SOUND REVOLUTION INC.

5,000,000 Shares of Common Stock

This prospectus relates to the offer and sale by Sound Revolution Inc. (“Sound Revolution”), a Delaware corporation, of shares of its $.0001 par value per share common stock under the Company’s 2005 Non-Qualified Stock Compensation Plan (the "Stock Plan"). Pursuant to the Stock Plan, Sound Revolution is registering hereunder and then issuing, upon receipt of adequate consideration therefore, to the persons covered by the Stock Plan, 5,000,000 shares of common stock.

The common stock is not subject to any restriction on transferability. Recipients of shares other than persons who are "affiliates" of Sound Revolution within the meaning of the Securities Act of 1933 (the "Act") may sell all or part of the shares in any way permitted by law, including sales in the over-the-counter market at prices prevailing at the time of such sale. Sound Revolution is registering no shares hereunder for affiliates of the company. An affiliate is summarily, any director, executive officer or controlling shareholder of Sound Revolution or its subsidiary.

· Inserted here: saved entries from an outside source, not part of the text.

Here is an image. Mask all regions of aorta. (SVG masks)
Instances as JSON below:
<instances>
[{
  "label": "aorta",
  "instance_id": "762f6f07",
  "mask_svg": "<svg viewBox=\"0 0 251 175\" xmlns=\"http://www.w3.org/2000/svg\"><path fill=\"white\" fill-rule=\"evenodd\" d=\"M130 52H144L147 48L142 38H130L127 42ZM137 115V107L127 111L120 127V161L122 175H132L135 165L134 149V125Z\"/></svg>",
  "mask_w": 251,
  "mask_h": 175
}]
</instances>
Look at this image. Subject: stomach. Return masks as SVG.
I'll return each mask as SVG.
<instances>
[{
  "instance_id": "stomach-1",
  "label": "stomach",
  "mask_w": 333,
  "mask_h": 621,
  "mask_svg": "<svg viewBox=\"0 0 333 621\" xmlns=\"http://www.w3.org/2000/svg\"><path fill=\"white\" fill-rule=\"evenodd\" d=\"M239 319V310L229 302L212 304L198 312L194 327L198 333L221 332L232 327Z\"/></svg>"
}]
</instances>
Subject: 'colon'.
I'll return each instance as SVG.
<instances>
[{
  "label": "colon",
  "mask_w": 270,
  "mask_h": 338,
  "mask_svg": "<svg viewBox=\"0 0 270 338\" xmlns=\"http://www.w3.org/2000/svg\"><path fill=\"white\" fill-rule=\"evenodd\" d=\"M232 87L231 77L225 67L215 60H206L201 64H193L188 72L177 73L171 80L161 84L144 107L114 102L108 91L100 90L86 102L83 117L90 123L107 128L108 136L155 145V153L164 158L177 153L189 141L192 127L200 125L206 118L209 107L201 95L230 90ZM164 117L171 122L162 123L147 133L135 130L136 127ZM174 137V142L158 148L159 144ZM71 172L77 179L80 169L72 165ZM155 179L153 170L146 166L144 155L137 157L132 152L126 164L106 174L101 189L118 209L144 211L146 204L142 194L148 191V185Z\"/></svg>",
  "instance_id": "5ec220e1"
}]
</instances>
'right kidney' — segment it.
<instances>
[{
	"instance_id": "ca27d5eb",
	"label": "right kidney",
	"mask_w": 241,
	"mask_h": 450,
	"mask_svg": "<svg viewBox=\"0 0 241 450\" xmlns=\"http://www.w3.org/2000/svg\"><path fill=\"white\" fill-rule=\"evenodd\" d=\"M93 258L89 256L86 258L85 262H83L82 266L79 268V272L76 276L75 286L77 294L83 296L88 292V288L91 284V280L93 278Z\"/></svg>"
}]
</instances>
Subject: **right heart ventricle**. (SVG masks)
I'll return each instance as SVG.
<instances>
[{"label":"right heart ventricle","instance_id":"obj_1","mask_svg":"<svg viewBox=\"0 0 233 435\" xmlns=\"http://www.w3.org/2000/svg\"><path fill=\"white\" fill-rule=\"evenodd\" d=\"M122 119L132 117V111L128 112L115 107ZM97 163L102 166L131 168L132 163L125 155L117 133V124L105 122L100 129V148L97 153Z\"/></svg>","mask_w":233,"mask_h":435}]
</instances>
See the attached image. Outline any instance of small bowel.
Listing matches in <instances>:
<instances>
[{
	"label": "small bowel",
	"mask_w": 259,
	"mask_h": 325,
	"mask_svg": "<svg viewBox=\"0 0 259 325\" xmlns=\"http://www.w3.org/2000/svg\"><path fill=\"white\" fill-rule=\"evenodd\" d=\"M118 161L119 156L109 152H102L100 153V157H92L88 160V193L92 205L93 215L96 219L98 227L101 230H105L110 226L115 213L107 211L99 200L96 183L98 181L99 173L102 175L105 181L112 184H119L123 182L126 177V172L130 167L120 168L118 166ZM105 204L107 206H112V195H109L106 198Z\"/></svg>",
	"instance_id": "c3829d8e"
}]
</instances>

The common stock is traded on the OTC Bulletin Board under the symbol "SRVN".

THESE SECURITIES HAVE NOT BEEN APPROVED OR DISAPPROVED BY THE SECURITIES AND EXCHANGE COMMISSION NOR HAS THE COMMISSION PASSED UPON THE ACCURACY OR ADEQUACY OF THIS PROSPECTUS. ANY REPRESENTATION TO THE CONTRARY IS A CRIMINAL OFFENSE.

The date of this prospectus is June 16, 2005.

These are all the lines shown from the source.